What to work on: Write out the records below word for word, leaving out the pictures.

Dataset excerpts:
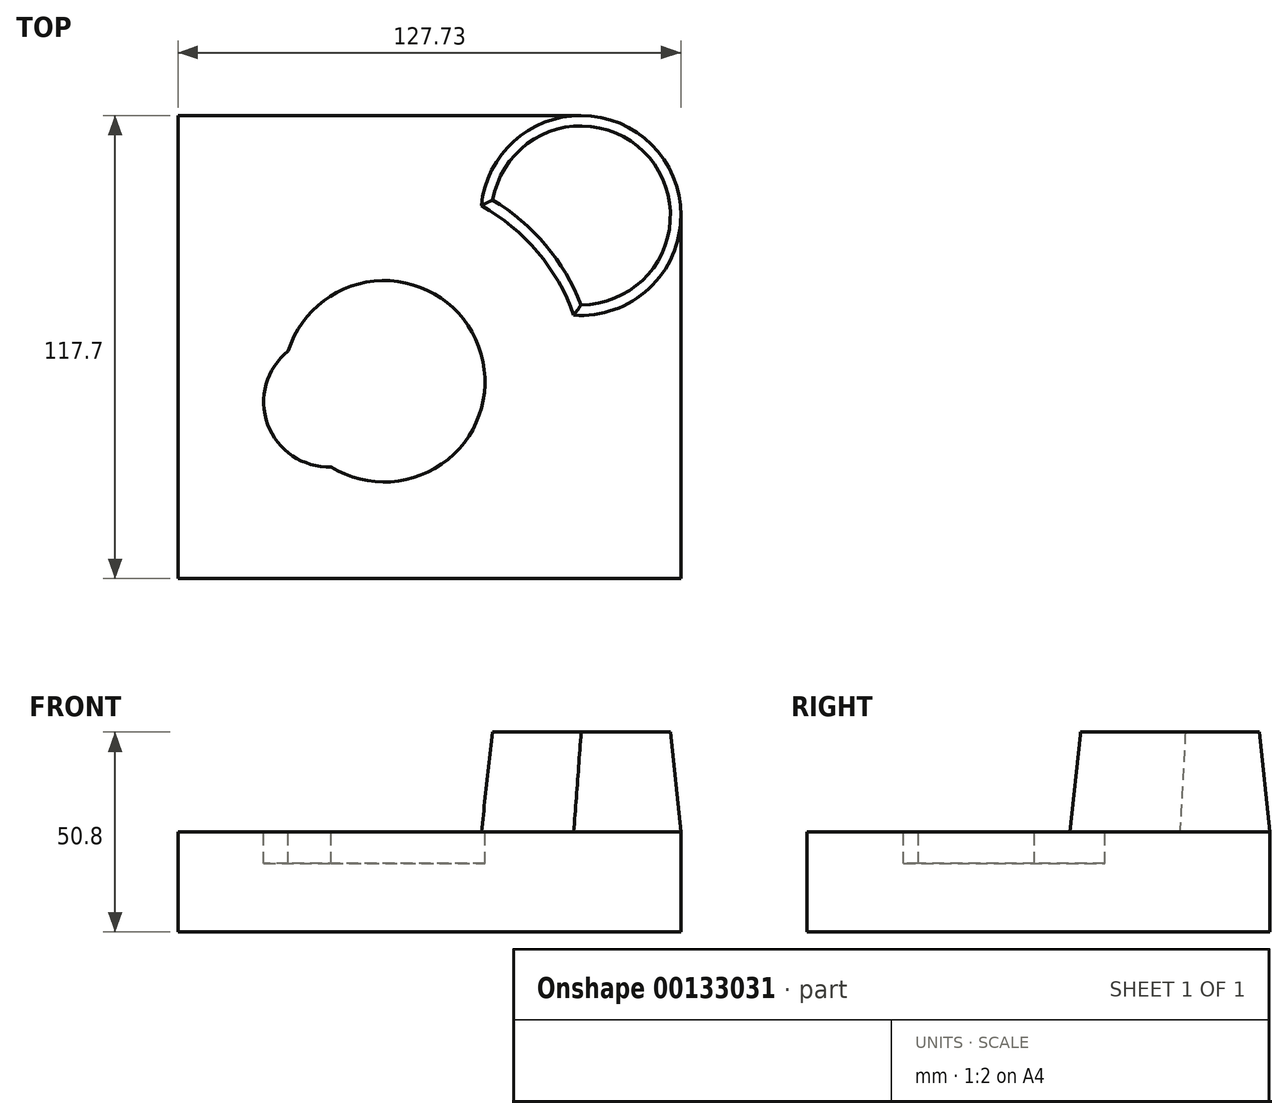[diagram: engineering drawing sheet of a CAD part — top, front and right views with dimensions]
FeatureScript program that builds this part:
annotation { "Feature Type Name" : "Feature", "Feature Type Description" : "" }
export const myFeature = defineFeature(function(context is Context, id is Id, definition is map)
    precondition{}
    {
        {
            var Q0;
            Q0=qCreatedBy(makeId("Top.planeOp"),FACE);
            var sketch = newSketch(context, id + "F0", { "sketchPlane" : qUnion([Q0])});
            skLineSegment(sketch, "E0.bottom", {"start": v(0, 0) * mm, "end": v(127.73, 0) * mm});
            skLineSegment(sketch, "E0.top", {"start": v(0, 117.7) * mm, "end": v(127.73, 117.7) * mm});
            skLineSegment(sketch, "E0.left", {"start": v(0, 0) * mm, "end": v(0, 117.7) * mm});
            skLineSegment(sketch, "E0.right", {"start": v(127.73, 0) * mm, "end": v(127.73, 117.7) * mm});
            skSolve(sketch);
        }
        {
            var Q0;
            Q0=makeQuery(id+"F0.imprint","IMPRINT",FACE,{"disambiguationData":[TD([[makeQuery(id+"F0.imprint","IMPRINT",EDGE,{"derivedFrom":sQuery(id+"F0.wireOp",EDGE,"E0.bottom")}),1.0]])]});
            extrude(context, id + "F1", {"entities" : qUnion([Q0]), "depth" : 25.4 * mm});
        }
        {
            var Q0;
            Q0=makeQuery(id+"F1.opExtrude","SWEPT_EDGE",EDGE,{"disambiguationData":[OSD([sQuery(id+"F0.wireOp",EDGE,"E0.top"),sQuery(id+"F0.wireOp",EDGE,"E0.right")])]});
            fillet(context, id + "F2", {"entities" : qUnion([Q0]), "radius" : 25.4 * mm, "tangentPropagation" : true, "allowEdgeOverflow" : false});
        }
        {
            var Q0;
            Q0=makeQuery(id+"F1.opExtrude","CAP_FACE",FACE,{"disambiguationData":[OSD([sQuery(id+"F0.wireOp",EDGE,"E0.bottom"),sQuery(id+"F0.wireOp",EDGE,"E0.top"),sQuery(id+"F0.wireOp",EDGE,"E0.left"),sQuery(id+"F0.wireOp",EDGE,"E0.right")])],"isStart":false});
            var sketch = newSketch(context, id + "F3", { "sketchPlane" : qUnion([Q0])});
            skArc(sketch, "E1", {"start": v(27.99, 57.87) * mm, "mid": v(22.78, 39.2) * mm, "end": v(38.87, 28.4) * mm});
            skArc(sketch, "E2", {"start": v(38.87, 28.4) * mm, "mid": v(76.38, 59) * mm, "end": v(27.99, 57.87) * mm});
            skSolve(sketch);
        }
        {
            var Q0;
            Q0=makeQuery(id+"F3.imprint","IMPRINT",FACE,{"disambiguationData":[TD([[makeQuery(id+"F3.imprint","IMPRINT",EDGE,{"derivedFrom":sQuery(id+"F3.wireOp",EDGE,"E1")}),1.0]])]});
            extrude(context, id + "F4", {"entities" : qUnion([Q0]), "operationType" : NewBodyOperationType.REMOVE, "oppositeDirection" : true, "depth" : 8 * mm});
        }
        {
            var Q0;
            Q0=makeQuery(id+"F1.opExtrude","CAP_FACE",FACE,{"disambiguationData":[OSD([sQuery(id+"F0.wireOp",EDGE,"E0.bottom"),sQuery(id+"F0.wireOp",EDGE,"E0.top"),sQuery(id+"F0.wireOp",EDGE,"E0.left"),sQuery(id+"F0.wireOp",EDGE,"E0.right")])],"isStart":false});
            var sketch = newSketch(context, id + "F5", { "sketchPlane" : qUnion([Q0])});
            skArc(sketch, "E3", {"start": v(100.5, 66.96) * mm, "mid": v(121.74, 108.68) * mm, "end": v(77.05, 94.75) * mm});
            skArc(sketch, "E4.0", {"start": v(100.5, 66.96) * mm, "mid": v(91.34, 83.02) * mm, "end": v(77.05, 94.75) * mm});
            skSolve(sketch);
        }
        {
            var Q0;
            {var subQ3=sQuery(id+"F5.wireOp",EDGE,"E4.0");Q0=makeQuery(id+"F5.imprint","IMPRINT",FACE,{"disambiguationData":[TD([[makeQuery(id+"F5.imprint","IMPRINT",EDGE,{"derivedFrom":subQ3}),-1.0]])]});}
            extrude(context, id + "F6", {"entities" : qUnion([Q0]), "operationType" : NewBodyOperationType.ADD, "depth" : 25.4 * mm, "hasDraft" : true, "draftAngle" : 6 * degree, "draftPullDirection" : true});
        }
    });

Task response:
[diagram: engineering drawing sheet of a CAD part — top, front and right views with dimensions]
FeatureScript program that builds this part:
annotation { "Feature Type Name" : "Feature", "Feature Type Description" : "" }
export const myFeature = defineFeature(function(context is Context, id is Id, definition is map)
    precondition{}
    {
        {
            var Q0;
            Q0=qCreatedBy(makeId("Top.planeOp"),FACE);
            var sketch = newSketch(context, id + "F0", { "sketchPlane" : qUnion([Q0])});
            skLineSegment(sketch, "E0.bottom", {"start": v(0, 0) * mm, "end": v(127.73, 0) * mm});
            skLineSegment(sketch, "E0.top", {"start": v(0, 117.7) * mm, "end": v(127.73, 117.7) * mm});
            skLineSegment(sketch, "E0.left", {"start": v(0, 0) * mm, "end": v(0, 117.7) * mm});
            skLineSegment(sketch, "E0.right", {"start": v(127.73, 0) * mm, "end": v(127.73, 117.7) * mm});
            skSolve(sketch);
        }
        {
            var Q0;
            Q0=makeQuery(id+"F0.imprint","IMPRINT",FACE,{"disambiguationData":[TD([[makeQuery(id+"F0.imprint","IMPRINT",EDGE,{"derivedFrom":sQuery(id+"F0.wireOp",EDGE,"E0.bottom")}),1.0]])]});
            extrude(context, id + "F1", {"entities" : qUnion([Q0]), "depth" : 25.4 * mm});
        }
        {
            var Q0;
            Q0=makeQuery(id+"F1.opExtrude","SWEPT_EDGE",EDGE,{"disambiguationData":[OSD([sQuery(id+"F0.wireOp",EDGE,"E0.top"),sQuery(id+"F0.wireOp",EDGE,"E0.right")])]});
            fillet(context, id + "F2", {"entities" : qUnion([Q0]), "radius" : 25.4 * mm, "tangentPropagation" : true, "allowEdgeOverflow" : false});
        }
        {
            var Q0;
            Q0=makeQuery(id+"F1.opExtrude","CAP_FACE",FACE,{"disambiguationData":[OSD([sQuery(id+"F0.wireOp",EDGE,"E0.bottom"),sQuery(id+"F0.wireOp",EDGE,"E0.top"),sQuery(id+"F0.wireOp",EDGE,"E0.left"),sQuery(id+"F0.wireOp",EDGE,"E0.right")])],"isStart":false});
            var sketch = newSketch(context, id + "F3", { "sketchPlane" : qUnion([Q0])});
            skArc(sketch, "E1", {"start": v(27.99, 57.87) * mm, "mid": v(22.78, 39.2) * mm, "end": v(38.87, 28.4) * mm});
            skArc(sketch, "E2", {"start": v(38.87, 28.4) * mm, "mid": v(76.38, 59) * mm, "end": v(27.99, 57.87) * mm});
            skSolve(sketch);
        }
        {
            var Q0;
            Q0=makeQuery(id+"F3.imprint","IMPRINT",FACE,{"disambiguationData":[TD([[makeQuery(id+"F3.imprint","IMPRINT",EDGE,{"derivedFrom":sQuery(id+"F3.wireOp",EDGE,"E1")}),1.0]])]});
            extrude(context, id + "F4", {"entities" : qUnion([Q0]), "operationType" : NewBodyOperationType.REMOVE, "oppositeDirection" : true, "depth" : 8 * mm});
        }
        {
            var Q0;
            Q0=makeQuery(id+"F1.opExtrude","CAP_FACE",FACE,{"disambiguationData":[OSD([sQuery(id+"F0.wireOp",EDGE,"E0.bottom"),sQuery(id+"F0.wireOp",EDGE,"E0.top"),sQuery(id+"F0.wireOp",EDGE,"E0.left"),sQuery(id+"F0.wireOp",EDGE,"E0.right")])],"isStart":false});
            var sketch = newSketch(context, id + "F5", { "sketchPlane" : qUnion([Q0])});
            skArc(sketch, "E3", {"start": v(100.5, 66.96) * mm, "mid": v(121.74, 108.68) * mm, "end": v(77.05, 94.75) * mm});
            skArc(sketch, "E4.0", {"start": v(100.5, 66.96) * mm, "mid": v(91.34, 83.02) * mm, "end": v(77.05, 94.75) * mm});
            skSolve(sketch);
        }
        {
            var Q0;
            {var subQ3=sQuery(id+"F5.wireOp",EDGE,"E4.0");Q0=makeQuery(id+"F5.imprint","IMPRINT",FACE,{"disambiguationData":[TD([[makeQuery(id+"F5.imprint","IMPRINT",EDGE,{"derivedFrom":subQ3}),-1.0]])]});}
            extrude(context, id + "F6", {"entities" : qUnion([Q0]), "operationType" : NewBodyOperationType.ADD, "depth" : 25.4 * mm, "hasDraft" : true, "draftAngle" : 6 * degree, "draftPullDirection" : true});
        }
    });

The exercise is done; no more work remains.